In Texas, there are requirements for a Will to be valid:

  1. The testator must have legal capacity, which means the testator must be 18 years or older, must be legally married, or must be a current member of the armed forces;
  2. The testator must have testamentary capacity, which means you must be of “sound mind.” Texas courts have ruled that a testator has testamentary capacity if the testator has the mental ability to understand:
    • How all these elements relate so as to form an orderly plan for the disposition of his or her property;
    • The fact that he or she is disposing his or her assets; and
    • The persons who are the natural objects of his or her bounty (e.g. his or her relatives);
    • The nature and extent of his or her property;
    • The effect of making a Will;
    • The fact that he or she is making a Will;
  3. The testator must have intent, which means you intend to make a writing that dictates how your property will be distributed upon your death; and
  4. The Will must be executed with certain formalities.

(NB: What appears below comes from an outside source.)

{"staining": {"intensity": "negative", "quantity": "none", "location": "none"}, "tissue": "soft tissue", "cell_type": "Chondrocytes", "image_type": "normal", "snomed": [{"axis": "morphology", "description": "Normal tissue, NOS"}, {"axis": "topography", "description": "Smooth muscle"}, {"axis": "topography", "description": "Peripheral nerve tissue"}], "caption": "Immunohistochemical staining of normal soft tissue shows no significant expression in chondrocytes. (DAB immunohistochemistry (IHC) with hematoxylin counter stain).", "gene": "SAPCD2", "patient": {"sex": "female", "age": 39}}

What formalities are required depends on the type of Will that is executed.
  5. An attested Will is a Will that is not wholly in the testator’s handwriting. To be valid, it must be:
    • Signed by the testator or by another person at the direction of the testator (both must be physically present with each other and the witnesses at the time of the signing);
    • Signed in the testator’s physical presence by at least two credible witnesses who are at least 14 years old; and
  6. If the Will includes a self-proving affidavit, the testator, witnesses, and a notary all have to sign the self-proving affidavit in each other’s physical presence (though an online notary may sign via video-conference in real time if identities are verified by a third party).
  7. A holographic Will must be written wholly in the handwriting of the testator, with no typed or graphic information anywhere within the Will. It must be signed by the testator, but there is no requirement for a notary or witnesses.

If you fail to execute a valid Will, your property will pass via Texas’s intestate succession laws, which can be costly and time-consuming for those you leave behind.